Eye For Film >> Movies >> From A House On Willow Street (2016) Film Review
From A House On Willow Street
Reviewed by: Jennie Kermode
We meet them when they’re planning the job. None of them really wants to be there. Although we never find out their exact reasons, each of them seems to have some desperate motive, and there are hints that this may be connected to a previous death. They refer to each other as family but they’re determined that the job will be professional. Hazel (Sharni Vinson) is cautioned about overconfidence, but she doesn’t see where anything could go wrong – all they have to do is kidnap the girl and hold her hostage until they get the money. Then it will all be over and she and boyfriend Ade (Steven John Ward) can kick back on a beach somewhere and not have to worry any more.
In cinema, no job like this ever goes to plan, but what these four plotters have to contend with is of a different order to the sual shootings and spats. It’s not so much that the girl is a problem – she’s young, scared, easily talked around. It’s what’s inside the girl. Director Alastair Orr takes a strong idea and runs with it, and even though he doesn’t really know what to do, produces plenty to satisfy most fans of demonic horror. The gangsters quickly fail the Scooby Doo test and split up, with two of them returning to the girl’s home and finding something terrifying. Meanwhile, all the lights go out and Hazel has to go down into the basement to fix them. Where the girl is. And things go from bad to worse.
Although it has a solid horror premise, the script here tends to meander, leaving Orr reliant on shocks and gore to maintain the tension. He scores well on the latter and has particular fun with tentacular demonic tongues. In keeping with one of this year’s horror trends, there’s relatively little threatening of women with these, with the youthful Ade seeming most imperilled. We also get the usual eye-bulging zombification schtick with a bit of a ghostly twist to keep it on theme.

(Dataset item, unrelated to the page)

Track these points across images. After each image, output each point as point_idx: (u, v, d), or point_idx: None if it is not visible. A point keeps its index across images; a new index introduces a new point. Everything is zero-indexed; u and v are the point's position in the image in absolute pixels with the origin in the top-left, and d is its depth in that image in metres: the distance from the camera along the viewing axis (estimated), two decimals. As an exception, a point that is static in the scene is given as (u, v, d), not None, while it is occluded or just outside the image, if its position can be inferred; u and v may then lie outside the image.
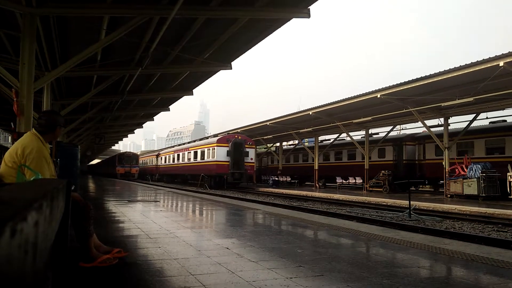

The need for constant escalation inevitably gets the film into trouble, leaving it with nowhere to go towards the end, when the plot also starts to drift. Too many false endings reduce the impact of the final one. That said, the bulk of the story is strong enough to grip, Vinson makes a competent lead, and there’s a lot more visceral horror here than in the average supposedly gruesome possession film, so it works well enough for a Friday night thrill.